Yes—conditionally. If the entered home and away rates are fixed match-level scoring means, and goals are treated as independent Poisson counts, each exact score gets a probability. Summing the relevant cells produces 1X2, BTTS and total-goal probabilities. The conversion cannot prove that the entered rates are good.
1X2 is the sum over h > a, h = a and h < a—not the single largest cell.
Critical input boundary
This tool does not estimate xG
You supply λH and λA. They may come from a properly frozen pre-match model, a documented external source or a synthetic scenario. The calculator does not inspect shots, teams, form, injuries or odds, and it never turns post-match observed xG into pre-match evidence.
For honest model evaluation, preserve when each rate was available, score a complete out-of-sample history and inspect probability calibration—not only the modal score.
Assumption register
What a plain football Poisson model leaves out
The baseline is useful because it is legible, not because it is universally true. Each omitted mechanism can move the final distribution even when the two headline xG values stay fixed.
- 01
Score dependence
Independent home and away counts cannot represent correlation. Dixon–Coles and bivariate Poisson models address related low-score behaviour with extra fitted parameters.
- 02
Changing match state
A single full-match rate ignores red cards, substitutions, game state and time-varying tempo.
- 03
Rate uncertainty
λ is treated as known.
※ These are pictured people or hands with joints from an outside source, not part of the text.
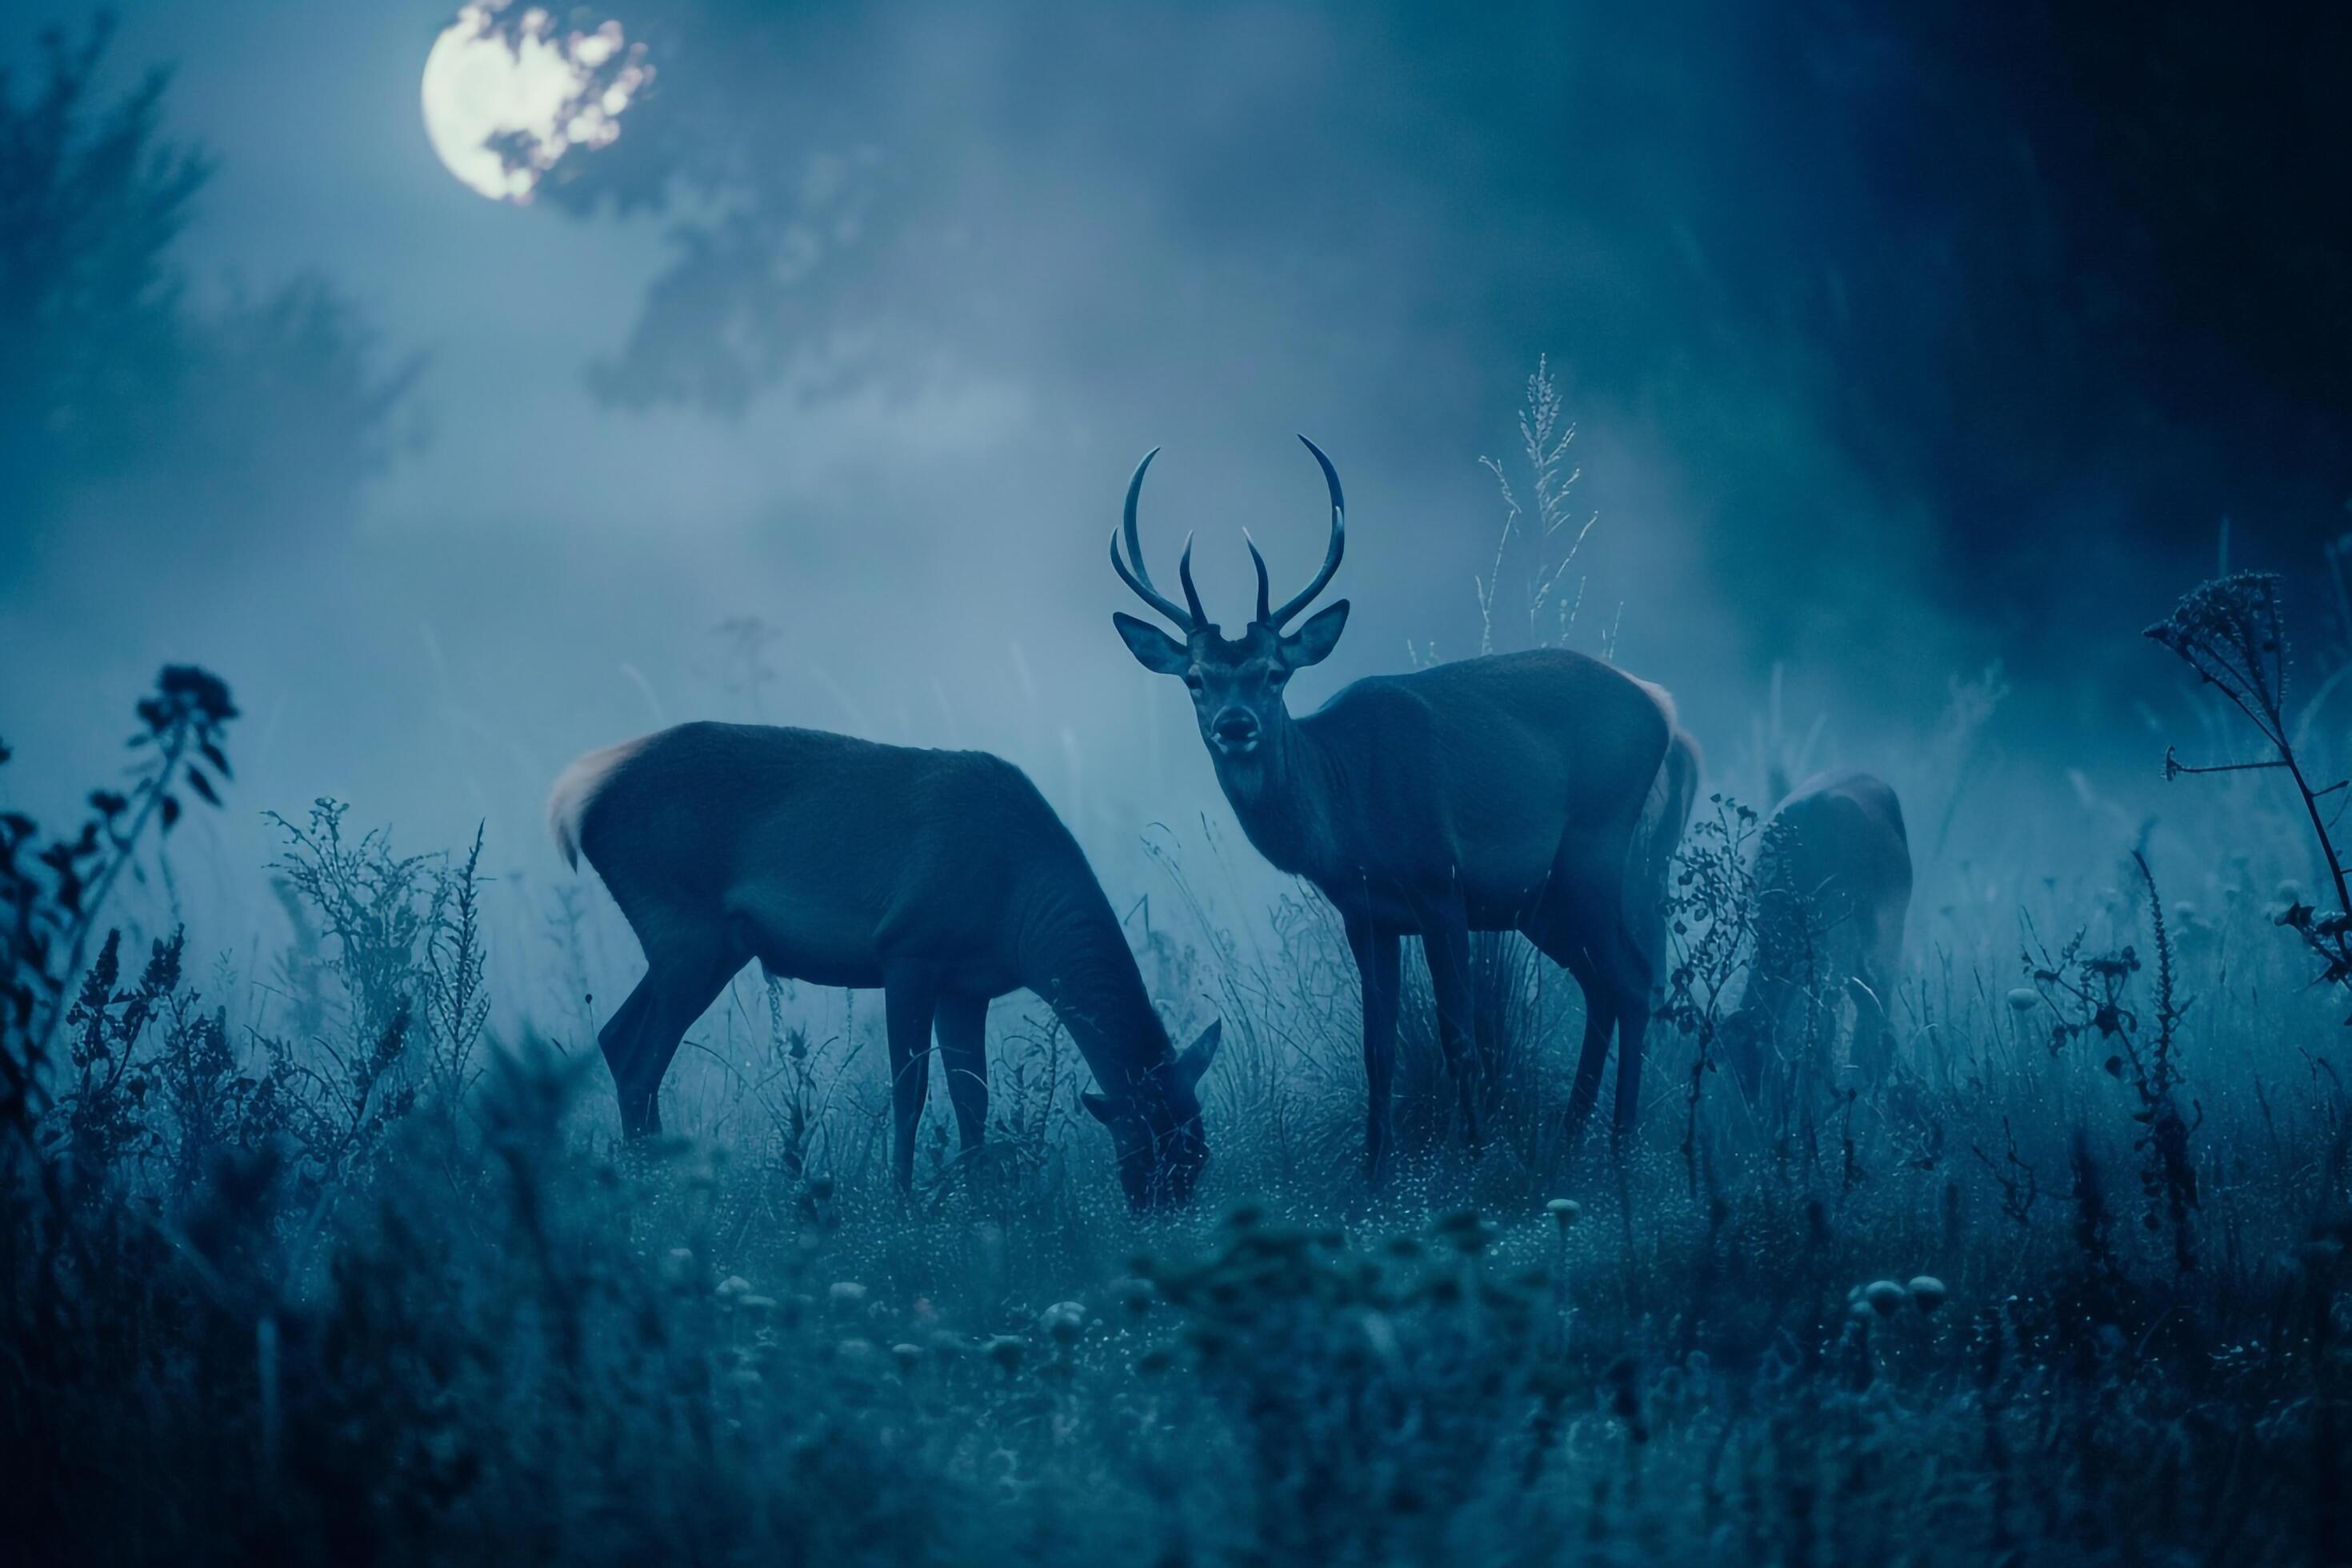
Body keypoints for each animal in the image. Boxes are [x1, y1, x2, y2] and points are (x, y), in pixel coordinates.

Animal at [543, 728, 1222, 1213]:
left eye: (1200, 1151)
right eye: (1146, 1151)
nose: (1166, 1218)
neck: (1022, 912)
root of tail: (573, 803)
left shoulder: (966, 987)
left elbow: (972, 1101)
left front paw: (979, 1205)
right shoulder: (908, 949)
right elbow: (910, 1092)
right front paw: (904, 1204)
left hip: (706, 948)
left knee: (616, 1038)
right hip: (685, 931)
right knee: (639, 1062)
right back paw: (655, 1197)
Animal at [1110, 434, 1702, 1170]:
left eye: (1275, 673)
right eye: (1195, 677)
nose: (1235, 724)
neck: (1348, 820)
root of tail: (1663, 709)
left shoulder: (1441, 884)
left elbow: (1461, 1042)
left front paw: (1475, 1160)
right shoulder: (1366, 916)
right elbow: (1379, 1051)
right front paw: (1375, 1174)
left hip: (1596, 851)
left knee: (1633, 979)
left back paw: (1619, 1146)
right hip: (1542, 900)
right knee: (1603, 983)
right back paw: (1573, 1136)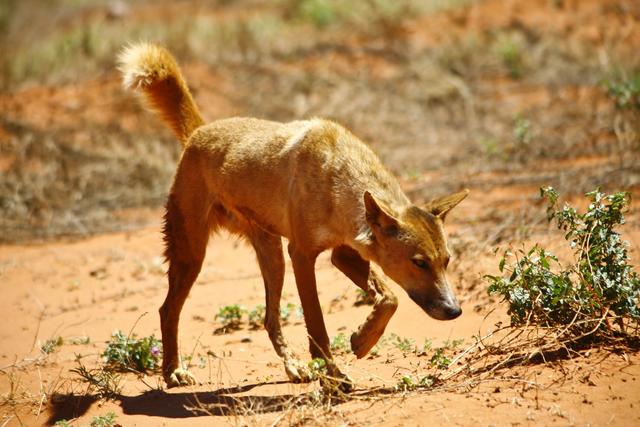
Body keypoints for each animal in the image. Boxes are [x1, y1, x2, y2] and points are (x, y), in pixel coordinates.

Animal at [117, 42, 468, 392]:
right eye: (419, 263)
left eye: (447, 261)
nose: (454, 311)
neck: (338, 175)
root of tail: (200, 131)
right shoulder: (302, 255)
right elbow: (318, 325)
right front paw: (333, 375)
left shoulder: (345, 254)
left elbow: (389, 299)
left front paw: (362, 340)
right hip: (193, 255)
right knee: (168, 310)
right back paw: (173, 371)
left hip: (272, 259)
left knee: (269, 319)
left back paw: (294, 367)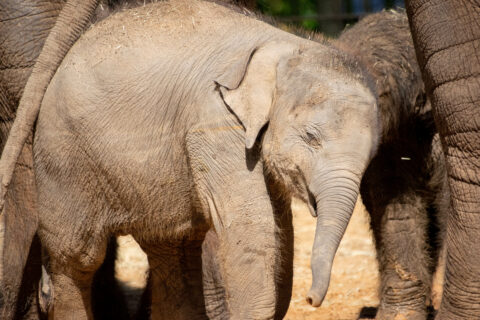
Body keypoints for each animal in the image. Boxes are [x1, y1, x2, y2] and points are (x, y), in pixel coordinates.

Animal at [1, 0, 380, 318]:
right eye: (311, 138)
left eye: (369, 157)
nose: (312, 299)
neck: (283, 46)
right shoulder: (214, 125)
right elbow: (250, 231)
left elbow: (278, 234)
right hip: (63, 155)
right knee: (78, 257)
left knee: (174, 252)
The four-corner stress scenarios show input sensitivity, not a statistical confidence interval.
- 04
Information compression
Two aggregate rates do not preserve team identity, shot mix or how an upstream xG model was trained and calibrated.
Primary research trail
Why the baseline—and its warnings—are public
Maher formalised attack and defence strengths in Poisson football score models. Dixon and Coles introduced a low-score dependence adjustment; Karlis and Ntzoufras developed bivariate-Poisson alternatives. Later comparative work reinforces the need for time-aware validation rather than one attractive example.
Keep the workflow honest
Generate a baseline here. Test a real model elsewhere.
A transparent score generator is a useful benchmark, not a substitute for point-in-time features, walk-forward validation or a public prediction record.